1. Identifying claim key claim types in another student’s draft
2. Distinguish intended audience for peer hybrid arguments
3. Provide suggestions on strengthening appeals through peer response
4. Identify the difference between higher and lower order concerns
5. Demonstrate higher order peer response using another student’s writing.
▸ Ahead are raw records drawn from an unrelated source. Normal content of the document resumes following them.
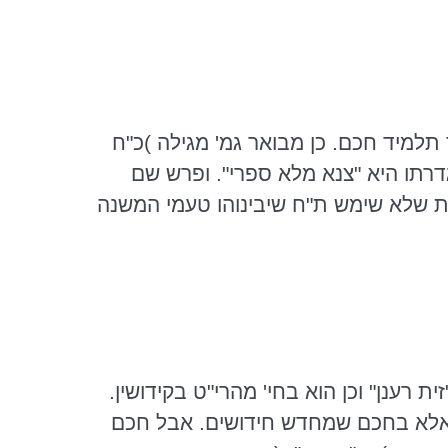
 תלמיד חכם. כן מבואר
גמ
' מגילה )כ"ח
דרתו
היא "
צנא
מלא ספרי". ופרש שם
ות שלא שימש ת"ח שיבינוהו טעמי המשנה
ת רענן" וכן הוא בחי'
מהרי"ט
בקידושין.
נו אלא בחכם שמחדש חידושים. אבל חכם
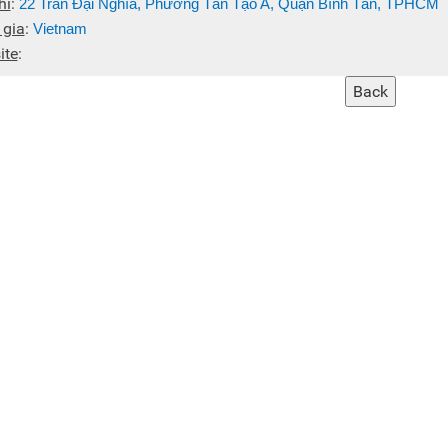
hỉ
:
22 Trần Đại Nghĩa, Phường Tân Tạo A, Quận Bình Tân, TPHCM
 gia
:
Vietnam
ite
:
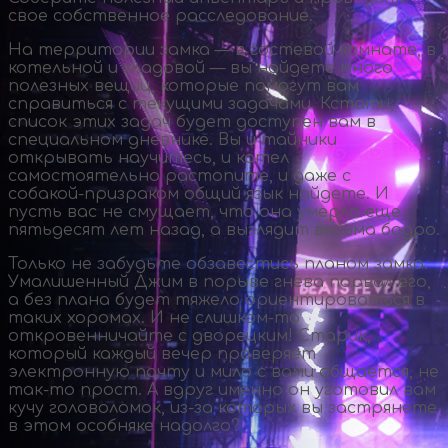
свое собственное расследование.
На территории замка — в гостевой комнате, в
котельной и кладовой — вы найдете много
полезных вещиц, которые помогут вам
справиться с текущими задачами. Кстати,
список этих задач будет доступен вам в
специальном дневнике. Вы и тайники
открывать научитесь, и котел
самостоятельно растопите, и даже с
собакой-призраком
общий язык найдете. И
пусть вас не смущает, что она умерла еще
пятьдесят лет назад, а выглядит весьма бодро.
Только не забудьте обзавестись планом замка.
Умалишенный Джим в порыве гнева порвал его,
а без плана будет тяжело ориентироваться в
таких хоромах. И не
слишком-то
откровенничайте с дворецким! Старик,
который каждый вечер проверяет
электронную почту и мило с вами общается, не
так-то
прост. А вдруг именно он уготовил вам
кучу головоломок,
из-за
которых вы застрянете
в этом особняке надолго?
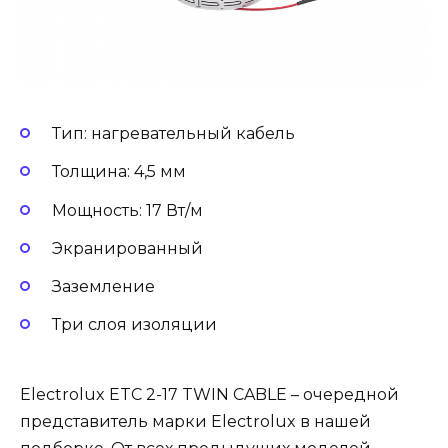
Тип: нагревательный кабель
Толщина: 4,5 мм
Мощность: 17 Вт/м
Экранированный
Заземление
Три слоя изоляции
Electrolux ETC 2-17 TWIN CABLE – очередной
представитель марки Electrolux в нашей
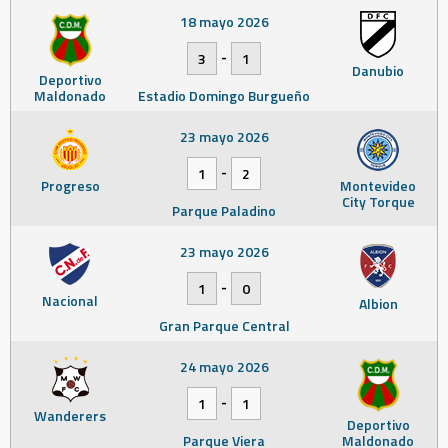
18 mayo 2026
-
3
1
Danubio
Deportivo
Maldonado
Estadio Domingo Burgueño
23 mayo 2026
-
1
2
Progreso
Montevideo
City Torque
Parque Paladino
23 mayo 2026
-
1
0
Nacional
Albion
Gran Parque Central
24 mayo 2026
-
1
1
Wanderers
Deportivo
Parque Viera
Maldonado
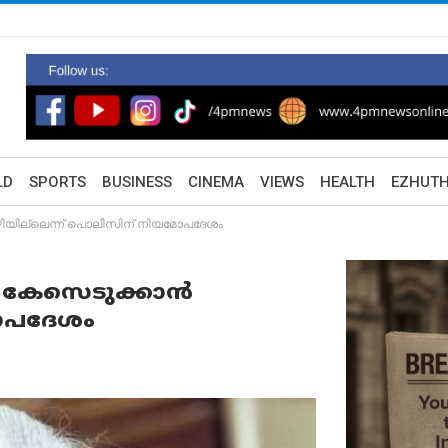
LD
SPORTS
BUSINESS
CINEMA
VIEWS
HEALTH
EZHUT
ിയില്ലെന്ന് പൊലീസിന് നിയമോപദേശം
കേസെടുക്കാൻ
മോപദേശം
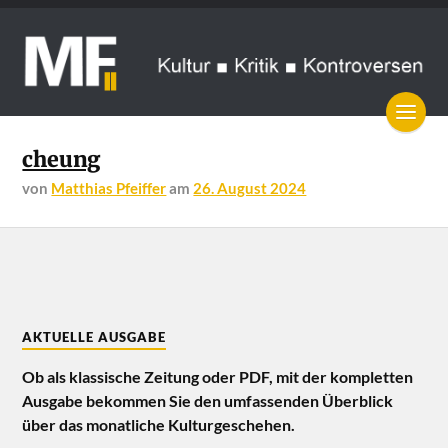
cheung
von
Matthias Pfeiffer
am
26. August 2024
AKTUELLE AUSGABE
Ob als klassische Zeitung oder PDF, mit der kompletten
Ausgabe bekommen Sie den umfassenden Überblick
über das monatliche Kulturgeschehen.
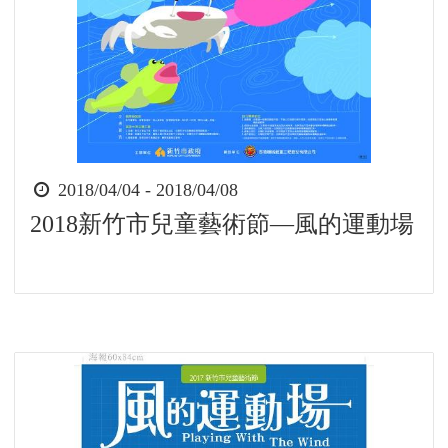
時
2018/04/04 - 2018/04/08
間
2018新竹市兒童藝術節—風的運動場
起
迄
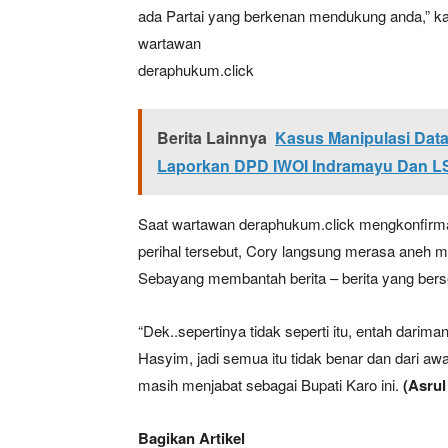
ada Partai yang berkenan mendukung anda,” k
wartawan
deraphukum.click
Berita Lainnya
Kasus Manipulasi Dat
Laporkan DPD IWOI Indramayu Dan LSM
Saat wartawan deraphukum.click mengkonfirmas
perihal tersebut, Cory langsung merasa aneh me
Sebayang membantah berita – berita yang bers
“Dek..sepertinya tidak seperti itu, entah darim
Hasyim, jadi semua itu tidak benar dan dari awa
masih menjabat sebagai Bupati Karo ini.
(Asrul
Bagikan Artikel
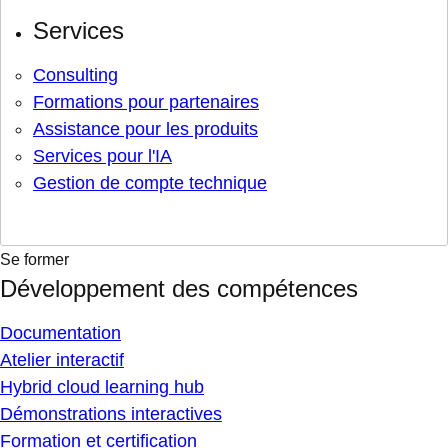
Services
Consulting
Formations pour partenaires
Assistance pour les produits
Services pour l'IA
Gestion de compte technique
Se former
Développement des compétences
Documentation
Atelier interactif
Hybrid cloud learning hub
Démonstrations interactives
Formation et certification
6. Demonstrate MLA formatting and lower order editing concerns using another classmates’ draft
You will need to post initial responses and peer responses in a timely manner, responding to instructor discussion threads/prompts or posting uniquely generated content.
Instructor Prompt #1:
Shelley Reid and Mike Bunn offer a revisioned way to think about audience, purpose, and rhetorical intent. The concept of “thinking like a reader” is not a new one is nascent to this course’s objective to think dialectically and to hone rhetorical awareness. I want you to imagine you are attending a private lecture with Shelley Reid and Mike Bunn. Hypothetically reflect on what aspects of writing both scholars would agree upon and what aspects of writing might they deviate? What would this joint presentation be titled? What questions might you ask them individually or together if you were a student experiencing this lecture?
Instructor Prompt #2:
Anne Lamott’s seminal work, “Shitty First Drafts” is among my favorite to have students read during peer review and revision week. Similarly, famous expressivist writer and compositionist, Peter Elbow’s seminal work, “Ranking, Evaluating, and Liking: Sorting Out Three Forms of Judgement” is a staple for teachers of writing to read during revision week. The audience for each text is different but Lamott and Elbow share similar conceptions surrounding the writing process and how students should approach the radical act of revision. In your response, I want you to first describe your experiences with revision and peer review and then I want you to invite Lamott and Elbow into your discussion. How do these different texts inform your understanding of the writing process? What aspects resonate with you?